Give the records again in full, exactly as written.

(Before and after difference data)
----

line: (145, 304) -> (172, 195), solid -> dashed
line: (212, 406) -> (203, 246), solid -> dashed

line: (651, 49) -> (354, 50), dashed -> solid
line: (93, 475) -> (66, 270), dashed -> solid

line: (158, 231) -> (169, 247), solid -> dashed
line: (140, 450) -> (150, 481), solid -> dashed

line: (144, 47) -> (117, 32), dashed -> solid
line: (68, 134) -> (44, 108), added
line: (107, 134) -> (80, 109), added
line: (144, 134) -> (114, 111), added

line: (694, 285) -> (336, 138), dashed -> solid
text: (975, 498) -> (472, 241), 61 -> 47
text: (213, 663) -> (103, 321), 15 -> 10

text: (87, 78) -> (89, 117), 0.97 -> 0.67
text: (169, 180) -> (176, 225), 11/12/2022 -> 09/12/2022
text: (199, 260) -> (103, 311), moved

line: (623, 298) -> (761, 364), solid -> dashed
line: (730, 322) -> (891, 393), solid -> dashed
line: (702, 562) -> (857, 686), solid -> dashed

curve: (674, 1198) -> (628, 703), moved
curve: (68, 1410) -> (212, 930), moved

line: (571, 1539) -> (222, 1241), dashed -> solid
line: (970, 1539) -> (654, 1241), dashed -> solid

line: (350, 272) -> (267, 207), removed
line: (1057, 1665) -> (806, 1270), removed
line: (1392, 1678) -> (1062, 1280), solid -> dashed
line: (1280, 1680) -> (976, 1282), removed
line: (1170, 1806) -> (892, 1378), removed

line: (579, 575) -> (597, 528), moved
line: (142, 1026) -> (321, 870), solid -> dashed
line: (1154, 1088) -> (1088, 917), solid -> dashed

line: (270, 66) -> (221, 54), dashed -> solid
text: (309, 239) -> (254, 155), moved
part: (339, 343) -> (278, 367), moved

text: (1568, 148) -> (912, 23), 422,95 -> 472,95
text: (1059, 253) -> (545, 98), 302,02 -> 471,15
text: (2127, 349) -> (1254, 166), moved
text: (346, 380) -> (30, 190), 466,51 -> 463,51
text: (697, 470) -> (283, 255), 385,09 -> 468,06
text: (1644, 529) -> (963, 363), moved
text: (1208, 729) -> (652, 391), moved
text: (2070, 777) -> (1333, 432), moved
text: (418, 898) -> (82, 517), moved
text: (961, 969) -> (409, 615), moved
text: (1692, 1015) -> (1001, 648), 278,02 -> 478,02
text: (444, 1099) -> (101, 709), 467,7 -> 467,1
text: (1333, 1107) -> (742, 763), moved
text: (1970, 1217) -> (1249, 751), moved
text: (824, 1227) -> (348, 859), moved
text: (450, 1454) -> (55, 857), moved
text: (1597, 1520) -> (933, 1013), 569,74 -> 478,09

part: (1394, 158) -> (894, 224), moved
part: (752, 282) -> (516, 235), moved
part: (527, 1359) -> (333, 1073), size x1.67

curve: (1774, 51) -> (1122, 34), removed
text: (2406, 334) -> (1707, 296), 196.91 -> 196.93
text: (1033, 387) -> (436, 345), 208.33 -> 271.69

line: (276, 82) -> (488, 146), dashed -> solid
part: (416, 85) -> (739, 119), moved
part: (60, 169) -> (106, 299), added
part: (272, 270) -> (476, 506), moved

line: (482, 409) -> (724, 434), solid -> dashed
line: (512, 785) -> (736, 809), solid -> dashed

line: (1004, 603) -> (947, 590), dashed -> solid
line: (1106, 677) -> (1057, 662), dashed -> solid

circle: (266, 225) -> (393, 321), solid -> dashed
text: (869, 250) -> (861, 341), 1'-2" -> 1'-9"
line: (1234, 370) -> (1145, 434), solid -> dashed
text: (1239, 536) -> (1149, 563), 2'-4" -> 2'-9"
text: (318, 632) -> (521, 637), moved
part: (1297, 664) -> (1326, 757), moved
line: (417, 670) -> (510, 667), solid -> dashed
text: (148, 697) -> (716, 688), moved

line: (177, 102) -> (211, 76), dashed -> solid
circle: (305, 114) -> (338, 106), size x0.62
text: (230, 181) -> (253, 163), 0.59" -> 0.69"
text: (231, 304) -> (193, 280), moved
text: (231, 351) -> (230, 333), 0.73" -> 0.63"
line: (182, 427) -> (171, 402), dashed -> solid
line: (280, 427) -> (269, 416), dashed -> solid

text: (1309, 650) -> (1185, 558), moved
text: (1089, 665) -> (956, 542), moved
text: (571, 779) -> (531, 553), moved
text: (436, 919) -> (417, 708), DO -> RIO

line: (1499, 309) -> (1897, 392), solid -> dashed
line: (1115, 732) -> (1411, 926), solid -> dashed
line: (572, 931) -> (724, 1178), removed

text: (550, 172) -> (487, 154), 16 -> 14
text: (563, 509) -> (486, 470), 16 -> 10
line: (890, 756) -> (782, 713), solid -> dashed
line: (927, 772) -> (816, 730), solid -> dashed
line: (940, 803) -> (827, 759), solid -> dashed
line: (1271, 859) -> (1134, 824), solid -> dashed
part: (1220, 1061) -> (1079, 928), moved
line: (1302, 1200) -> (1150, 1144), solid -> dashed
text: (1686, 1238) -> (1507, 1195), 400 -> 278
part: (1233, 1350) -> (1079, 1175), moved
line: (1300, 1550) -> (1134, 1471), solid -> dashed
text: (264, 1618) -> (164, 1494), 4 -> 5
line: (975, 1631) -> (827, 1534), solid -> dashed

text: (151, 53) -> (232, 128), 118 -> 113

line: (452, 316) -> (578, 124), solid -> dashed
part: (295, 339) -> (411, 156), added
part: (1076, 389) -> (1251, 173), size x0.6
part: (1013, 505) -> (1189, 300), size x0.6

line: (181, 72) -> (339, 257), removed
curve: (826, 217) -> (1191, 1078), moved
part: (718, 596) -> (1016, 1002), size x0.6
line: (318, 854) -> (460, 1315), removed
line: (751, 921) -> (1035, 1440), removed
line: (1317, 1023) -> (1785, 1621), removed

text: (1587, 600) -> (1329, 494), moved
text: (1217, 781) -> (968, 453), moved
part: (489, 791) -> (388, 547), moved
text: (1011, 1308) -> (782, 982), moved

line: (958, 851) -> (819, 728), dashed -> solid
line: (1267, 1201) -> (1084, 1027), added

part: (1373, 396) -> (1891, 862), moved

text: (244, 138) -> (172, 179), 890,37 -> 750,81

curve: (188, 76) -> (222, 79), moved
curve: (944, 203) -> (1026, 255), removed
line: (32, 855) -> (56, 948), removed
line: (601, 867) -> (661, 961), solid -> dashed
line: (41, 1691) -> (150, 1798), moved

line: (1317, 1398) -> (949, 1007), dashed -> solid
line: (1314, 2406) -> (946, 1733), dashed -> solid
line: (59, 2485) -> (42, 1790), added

----

SOLUTION FOR THIS PROBLEM:
line: (145, 304) -> (172, 195), solid -> dashed
line: (212, 406) -> (203, 246), solid -> dashed

line: (651, 49) -> (354, 50), dashed -> solid
line: (93, 475) -> (66, 270), dashed -> solid

line: (158, 231) -> (169, 247), solid -> dashed
line: (140, 450) -> (150, 481), solid -> dashed

line: (144, 47) -> (117, 32), dashed -> solid
line: (68, 134) -> (44, 108), added
line: (107, 134) -> (80, 109), added
line: (144, 134) -> (114, 111), added

line: (694, 285) -> (336, 138), dashed -> solid
text: (975, 498) -> (472, 241), 61 -> 47
text: (213, 663) -> (103, 321), 15 -> 10

text: (87, 78) -> (89, 117), 0.97 -> 0.67
text: (169, 180) -> (176, 225), 11/12/2022 -> 09/12/2022
text: (199, 260) -> (103, 311), moved

line: (623, 298) -> (761, 364), solid -> dashed
line: (730, 322) -> (891, 393), solid -> dashed
line: (702, 562) -> (857, 686), solid -> dashed

curve: (674, 1198) -> (628, 703), moved
curve: (68, 1410) -> (212, 930), moved

line: (571, 1539) -> (222, 1241), dashed -> solid
line: (970, 1539) -> (654, 1241), dashed -> solid

line: (350, 272) -> (267, 207), removed
line: (1057, 1665) -> (806, 1270), removed
line: (1392, 1678) -> (1062, 1280), solid -> dashed
line: (1280, 1680) -> (976, 1282), removed
line: (1170, 1806) -> (892, 1378), removed

line: (579, 575) -> (597, 528), moved
line: (142, 1026) -> (321, 870), solid -> dashed
line: (1154, 1088) -> (1088, 917), solid -> dashed

line: (270, 66) -> (221, 54), dashed -> solid
text: (309, 239) -> (254, 155), moved
part: (339, 343) -> (278, 367), moved

text: (1568, 148) -> (912, 23), 422,95 -> 472,95
text: (1059, 253) -> (545, 98), 302,02 -> 471,15
text: (2127, 349) -> (1254, 166), moved
text: (346, 380) -> (30, 190), 466,51 -> 463,51
text: (697, 470) -> (283, 255), 385,09 -> 468,06
text: (1644, 529) -> (963, 363), moved
text: (1208, 729) -> (652, 391), moved
text: (2070, 777) -> (1333, 432), moved
text: (418, 898) -> (82, 517), moved
text: (961, 969) -> (409, 615), moved
text: (1692, 1015) -> (1001, 648), 278,02 -> 478,02
text: (444, 1099) -> (101, 709), 467,7 -> 467,1
text: (1333, 1107) -> (742, 763), moved
text: (1970, 1217) -> (1249, 751), moved
text: (824, 1227) -> (348, 859), moved
text: (450, 1454) -> (55, 857), moved
text: (1597, 1520) -> (933, 1013), 569,74 -> 478,09

part: (1394, 158) -> (894, 224), moved
part: (752, 282) -> (516, 235), moved
part: (527, 1359) -> (333, 1073), size x1.67

curve: (1774, 51) -> (1122, 34), removed
text: (2406, 334) -> (1707, 296), 196.91 -> 196.93
text: (1033, 387) -> (436, 345), 208.33 -> 271.69

line: (276, 82) -> (488, 146), dashed -> solid
part: (416, 85) -> (739, 119), moved
part: (60, 169) -> (106, 299), added
part: (272, 270) -> (476, 506), moved

line: (482, 409) -> (724, 434), solid -> dashed
line: (512, 785) -> (736, 809), solid -> dashed

line: (1004, 603) -> (947, 590), dashed -> solid
line: (1106, 677) -> (1057, 662), dashed -> solid

circle: (266, 225) -> (393, 321), solid -> dashed
text: (869, 250) -> (861, 341), 1'-2" -> 1'-9"
line: (1234, 370) -> (1145, 434), solid -> dashed
text: (1239, 536) -> (1149, 563), 2'-4" -> 2'-9"
text: (318, 632) -> (521, 637), moved
part: (1297, 664) -> (1326, 757), moved
line: (417, 670) -> (510, 667), solid -> dashed
text: (148, 697) -> (716, 688), moved

line: (177, 102) -> (211, 76), dashed -> solid
circle: (305, 114) -> (338, 106), size x0.62
text: (230, 181) -> (253, 163), 0.59" -> 0.69"
text: (231, 304) -> (193, 280), moved
text: (231, 351) -> (230, 333), 0.73" -> 0.63"
line: (182, 427) -> (171, 402), dashed -> solid
line: (280, 427) -> (269, 416), dashed -> solid

text: (1309, 650) -> (1185, 558), moved
text: (1089, 665) -> (956, 542), moved
text: (571, 779) -> (531, 553), moved
text: (436, 919) -> (417, 708), DO -> RIO

line: (1499, 309) -> (1897, 392), solid -> dashed
line: (1115, 732) -> (1411, 926), solid -> dashed
line: (572, 931) -> (724, 1178), removed

text: (550, 172) -> (487, 154), 16 -> 14
text: (563, 509) -> (486, 470), 16 -> 10
line: (890, 756) -> (782, 713), solid -> dashed
line: (927, 772) -> (816, 730), solid -> dashed
line: (940, 803) -> (827, 759), solid -> dashed
line: (1271, 859) -> (1134, 824), solid -> dashed
part: (1220, 1061) -> (1079, 928), moved
line: (1302, 1200) -> (1150, 1144), solid -> dashed
text: (1686, 1238) -> (1507, 1195), 400 -> 278
part: (1233, 1350) -> (1079, 1175), moved
line: (1300, 1550) -> (1134, 1471), solid -> dashed
text: (264, 1618) -> (164, 1494), 4 -> 5
line: (975, 1631) -> (827, 1534), solid -> dashed

text: (151, 53) -> (232, 128), 118 -> 113

line: (452, 316) -> (578, 124), solid -> dashed
part: (295, 339) -> (411, 156), added
part: (1076, 389) -> (1251, 173), size x0.6
part: (1013, 505) -> (1189, 300), size x0.6

line: (181, 72) -> (339, 257), removed
curve: (826, 217) -> (1191, 1078), moved
part: (718, 596) -> (1016, 1002), size x0.6
line: (318, 854) -> (460, 1315), removed
line: (751, 921) -> (1035, 1440), removed
line: (1317, 1023) -> (1785, 1621), removed

text: (1587, 600) -> (1329, 494), moved
text: (1217, 781) -> (968, 453), moved
part: (489, 791) -> (388, 547), moved
text: (1011, 1308) -> (782, 982), moved

line: (958, 851) -> (819, 728), dashed -> solid
line: (1267, 1201) -> (1084, 1027), added

part: (1373, 396) -> (1891, 862), moved

text: (244, 138) -> (172, 179), 890,37 -> 750,81

curve: (188, 76) -> (222, 79), moved
curve: (944, 203) -> (1026, 255), removed
line: (32, 855) -> (56, 948), removed
line: (601, 867) -> (661, 961), solid -> dashed
line: (41, 1691) -> (150, 1798), moved

line: (1317, 1398) -> (949, 1007), dashed -> solid
line: (1314, 2406) -> (946, 1733), dashed -> solid
line: (59, 2485) -> (42, 1790), added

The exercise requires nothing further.